Alors quoi ? Quel jeu ? Pour quels joueurs ? Entre un rugby pragmatique, basé sur le sacro-saint tryptique du TOP 14 « pression – jeu au pied – récupération », et un jeu plus ambitieux, fait de mouvement et de prise de risque, qui peut dire aujourd’hui quelle sera la voie choisie ? Difficile de se prononcer. D’autant que les joueurs eux-mêmes sont sans doute un peu perdus. Le fameux cahier de jeu n’y aura rien changé. Lorsque le nom des deux centres change à chaque match, que le trio arrière est en reconstruction permanente, qu’il n’y a jamais de numéro 8 indiscutable et que la charnière joue de plus en plus souvent sur le reculoir, à mesure que le pack se grille à force d’avancer à grand coup d’épaule, il n’y a pas vraiment à s’étonner de l’indigence offensive de l’équipe.

Seule constante dans cette politique de sélection, les fortes têtes, les caractériels et les teigneux ont été poussés vers la porte de sortie. Exit les Fritz, Dupuy, Bastareaud et Cie. Merci et bon vent ! Chabal, qui a eu pendant longtemps «toute la confiance» du sélectionneur est éliminé sur la dernière ligne droite. Traitement similaire pour Jauzion et Poitrenaud, souvent vantés comme des pièces maîtresses du Quinze tricolore. Leur club ne s’en plaindra pas, vu la performance éblouissante des deux joueurs lors de la finale 2011 du championnat.

Une atmosphère de fin de règne s’est désormais emparée du domaine de Ballejame. Marco et ses deux accolytes ont abandonné depuis longtemps toute prétention de logique et de cohérence dans leurs choix.

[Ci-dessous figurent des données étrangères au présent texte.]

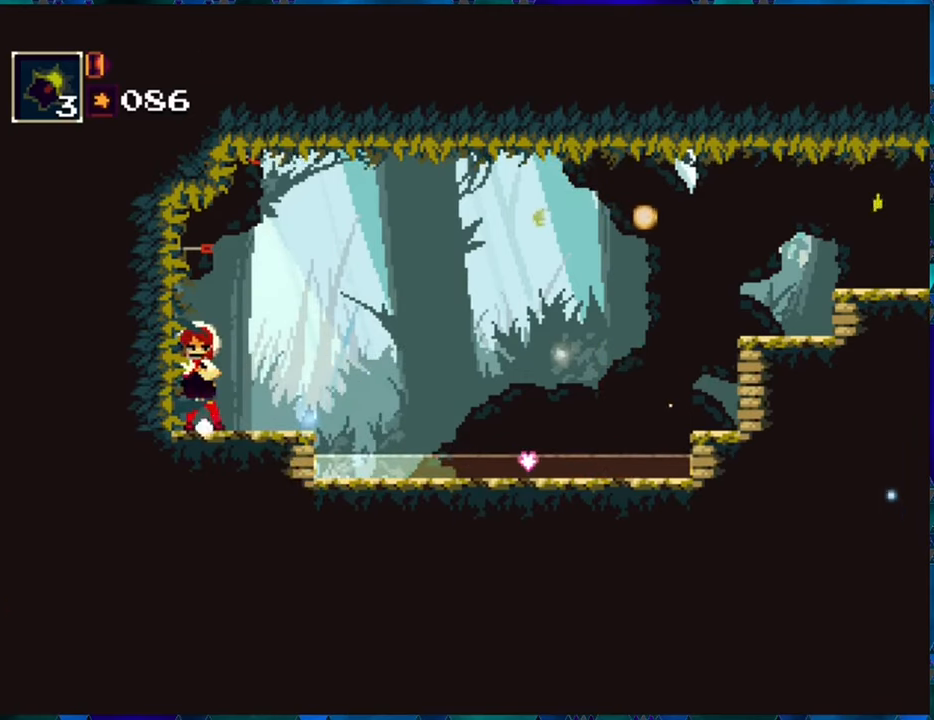
{"buttons": ["R1"], "left_stick": "center", "right_stick": "center", "events": [[100, "DPAD_RIGHT", "down"], [433, "DPAD_RIGHT", "up"]]}
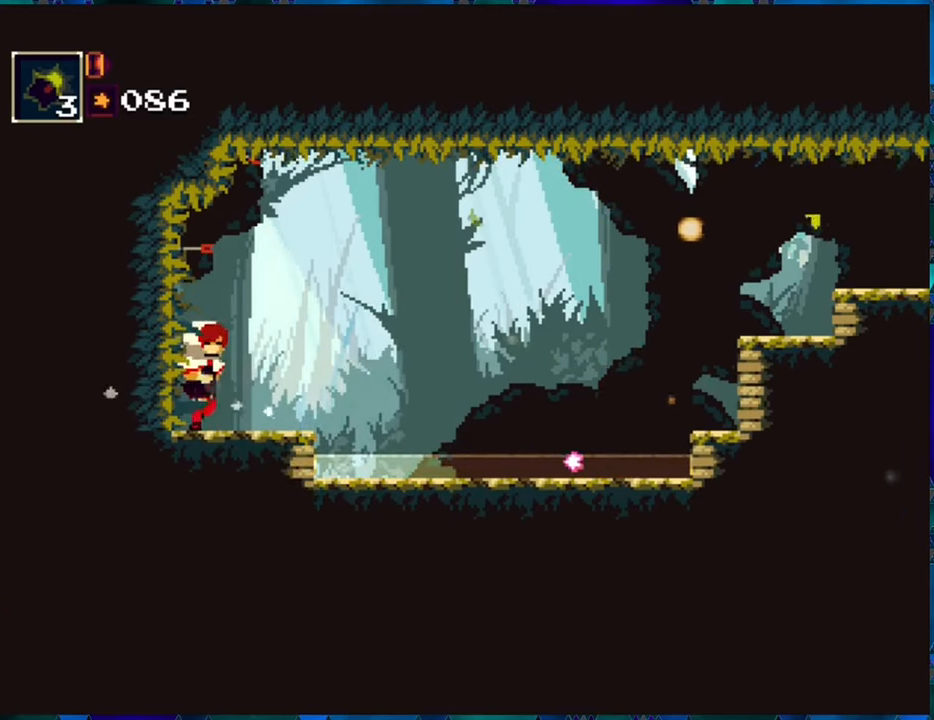
{"buttons": [], "left_stick": "center", "right_stick": "center", "events": [[183, "R1", "up"]]}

Les lueurs d’espoir sont rares. Le retour en grâce d’un Picamoles et l’arrivée du jeune Lakafia sont à saluer, mais arrivent un peu tard. Trop tard ? Pour toute autre équipe que la France, on aurait sans doute répondu par l’affirmative. Mais s’il est une nation de l’Ovale qui est capable de passer de l’ombre à la lumière en quelques semaines, ou quelques mois, c’est bien la France… Et si on peut espérer une chose, c’est bien celle-là, un match, un seul, un quart de finale flamboyant pour faire de nouveau rêver tous les amoureux du rugby français. Au-delà, tous les rêves seront permis.